NASA’s Ames Research Center has recently spent $2 million on a powerful microwave source to be used primarily for propulsion research. Kevin Parkin’s team is collaborating with Escape Dynamics in Broomfield, Colorado, which is likewise dedicated to developing microwave-based rockets. High-power microwave sources called gyrotrons have been developed for nuclear fusion research, and the gyrotron bought by Ames Research Center can pump out a megawatt of microwave power. ($2 per watt)

Kevin Parkin’s 2006 thesis proposed a new idea to achieve both high Isp and high T/W: The Microwave Thermal Thruster. This thruster covers the underside of a rocket aeroshell with a lightweight microwave absorbent heat exchange layer that may double as a re-entry heat shield. By illuminating the layer with microwaves directed from a ground-based phased array, an Isp of 700–900 seconds and T/W of 50–150 is possible using a hydrogen propellant.
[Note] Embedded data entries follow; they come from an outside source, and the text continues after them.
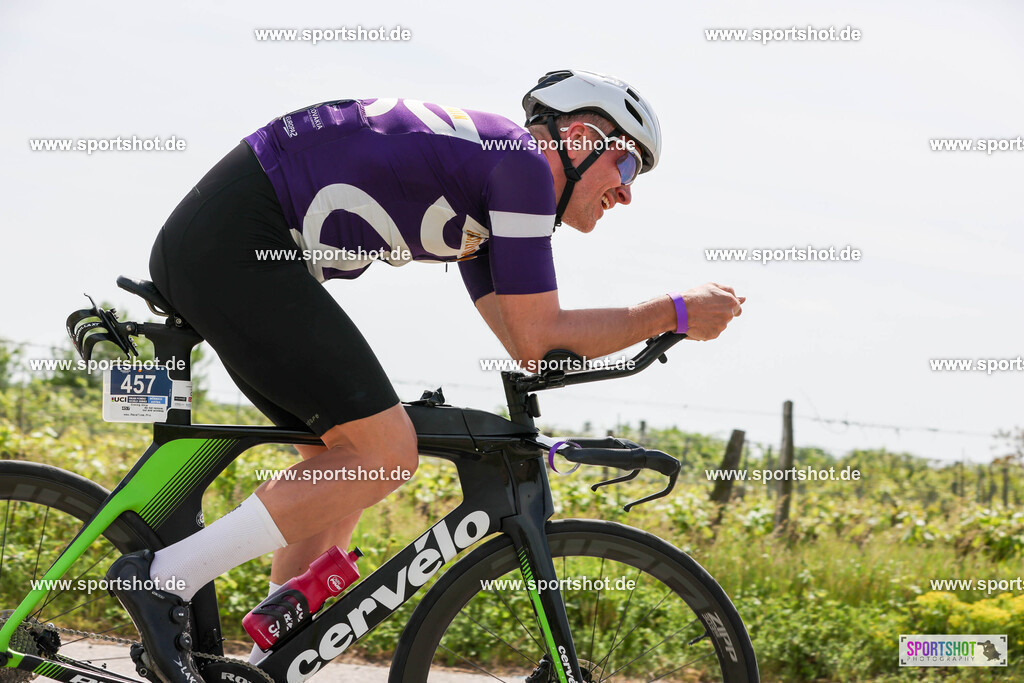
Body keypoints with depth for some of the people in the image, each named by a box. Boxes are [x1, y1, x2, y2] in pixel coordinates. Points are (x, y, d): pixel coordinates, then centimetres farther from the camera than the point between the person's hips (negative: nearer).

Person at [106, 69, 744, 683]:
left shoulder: (479, 186, 23)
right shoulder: (523, 162, -7)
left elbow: (525, 340, 23)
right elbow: (538, 339, -8)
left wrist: (648, 324, 18)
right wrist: (674, 313, 1)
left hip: (201, 248, 10)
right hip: (236, 242, -10)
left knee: (346, 459, 14)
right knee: (385, 453, -11)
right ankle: (166, 579, -10)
The single propellant simplifies vehicle design, and the high Isp increases payload fraction and structural margin

In the mid-90s Jordin Kare also had worked on a heat exchanger microwave powered rocket. It is fitted with a fuel tank containing a gas such as hydrogen, plus a set of pipes or channels into which the gas is pumped. An incoming laser beam heats the channels to a few thousand degrees and the gas expands and shoots out at high speed, pushing the rocket along.

A 120-meter-wide dish could keep a microwave beam focused to a few meters across at a range of 100 kilometers. The dish would combine the power from a few hundred gyrotrons, and to prevent too much of that power being absorbed by water vapour in the atmosphere, the beam facility would need to be in a high, dry location, such as Chile’s Atacama desert.
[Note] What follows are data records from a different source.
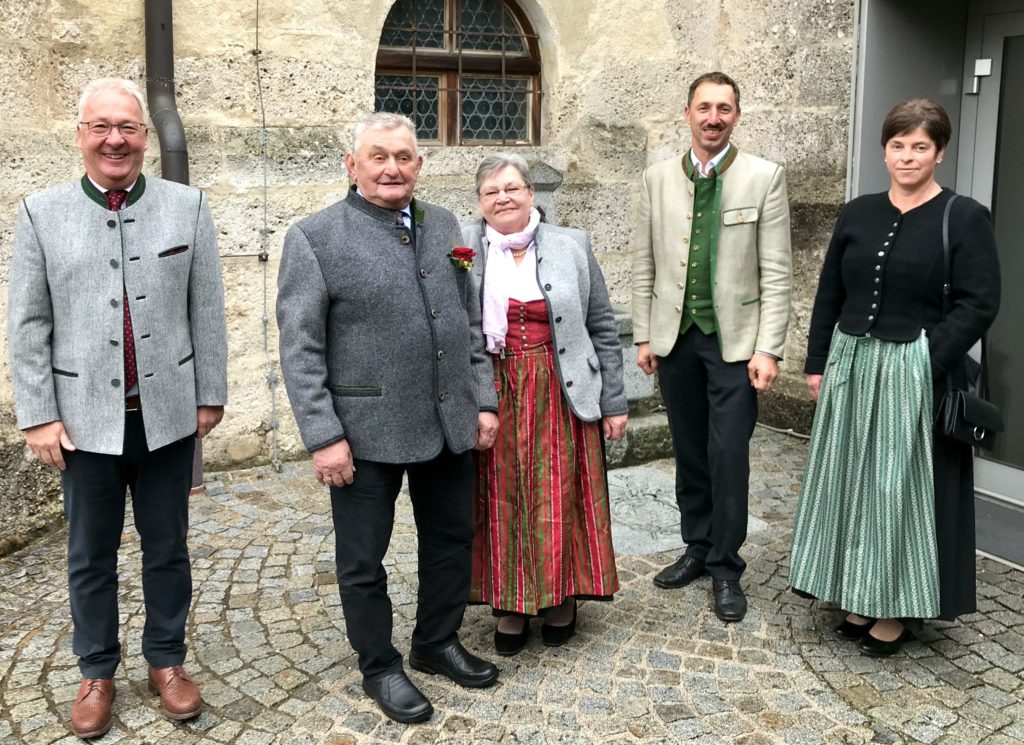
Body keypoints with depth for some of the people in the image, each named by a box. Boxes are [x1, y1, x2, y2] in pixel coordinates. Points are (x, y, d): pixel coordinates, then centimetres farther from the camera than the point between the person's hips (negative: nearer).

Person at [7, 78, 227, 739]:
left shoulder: (188, 206, 1)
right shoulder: (41, 213, 0)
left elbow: (207, 311, 2)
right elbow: (29, 325, -1)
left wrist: (211, 396, 1)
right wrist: (38, 415, -5)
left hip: (168, 414, 0)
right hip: (85, 417, 0)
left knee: (168, 550, 13)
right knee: (91, 557, 12)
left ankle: (167, 660, 30)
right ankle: (97, 672, 29)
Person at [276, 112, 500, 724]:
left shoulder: (444, 226, 8)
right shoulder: (315, 237, -8)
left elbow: (470, 322, 13)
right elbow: (300, 349, -10)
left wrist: (484, 400, 8)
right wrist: (324, 436, -14)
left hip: (451, 423, 5)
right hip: (366, 432, -5)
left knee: (452, 539, 17)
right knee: (363, 559, 9)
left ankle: (438, 643, 38)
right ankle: (380, 667, 29)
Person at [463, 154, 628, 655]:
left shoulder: (571, 246, 3)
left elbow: (602, 329, 5)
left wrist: (613, 403, 3)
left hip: (560, 396, 0)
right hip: (491, 399, 0)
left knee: (559, 499, 8)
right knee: (501, 502, 8)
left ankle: (561, 598, 27)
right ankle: (510, 604, 23)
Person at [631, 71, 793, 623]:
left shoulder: (764, 177, -3)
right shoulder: (657, 179, 5)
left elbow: (776, 271, -5)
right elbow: (644, 264, 8)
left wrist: (768, 348, -11)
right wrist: (643, 335, 4)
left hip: (734, 340, -3)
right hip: (674, 337, 3)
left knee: (729, 455, -2)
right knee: (689, 452, 13)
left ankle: (726, 566, 14)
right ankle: (697, 547, 29)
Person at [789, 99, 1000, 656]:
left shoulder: (964, 218, -6)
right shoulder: (857, 214, 8)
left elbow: (978, 304, -11)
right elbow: (829, 295, 11)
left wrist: (926, 365, -19)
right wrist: (817, 363, 6)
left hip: (915, 375, -5)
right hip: (850, 366, 5)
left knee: (901, 488, 2)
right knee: (852, 483, 10)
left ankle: (896, 610, 17)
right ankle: (860, 600, 24)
That heat exchanger will be the crucial component, and Parkin has been experimenting with different materials and arrangements of channel. “At the moment we’re making multichannel thrusters the size of a credit card by micro-machining them out of graphite,” he says. These are hit with 20 kilowatts of microwave power, a fair advance on the 200 watts of his first experiment. Parkin says a full-scale vehicle might use carbon-fibre channels coated with silicon carbide, which absorbs microwaves well and can protect the channels during re-entry into the atmosphere as it is oxidation-resistant.

While real hardware is being developed at Carnegie Mellon University, Escape Dynamics is taking a virtual approach, designing and testing their prototype rockets using computer simulations. “By the end of this year we want to complete the proof-of-concept by taking the heat exchanger and beaming virtual energy to it, to see how efficient energy transfer is,” says Tseliakhovich. If all goes well, they will construct a working prototype in 2012.

Parkin and Tseliakhovich calculate that a small microwave rocket should be able to carry up to 15 per cent of its weight as payload – compared with about 2 per cent for current launchers – and send cargo into space for less than $600 per kilogram.

The Spacex Falcon Heavy is expected to cost $1000 per kilogram, but it is not flying yet.

NASA’s Glenn Research Center and the US Defense Advanced Research Projects Agency (DARPA) have spent the last six months studying beamed propulsion, looking at Parkin’s plans along with two other schemes for beam-riding spacecraft.

Jordin Kare has a concept study for laser arrays and heat exchangers, 1000 of these units combine to launch a 100-kilogram payload, carried by an arrow-like rocket with a 29-metre-long propellant tank and a flat 4-metre heat exchanger mounted at the base. “I’m hoping to be able to do some heat exchanger tests very soon, since we have several kilowatts of lasers available,” says Kare. In 2009, for example, US-based IPG Photonics announced a 10-kilowatt fibre laser for welding and cutting.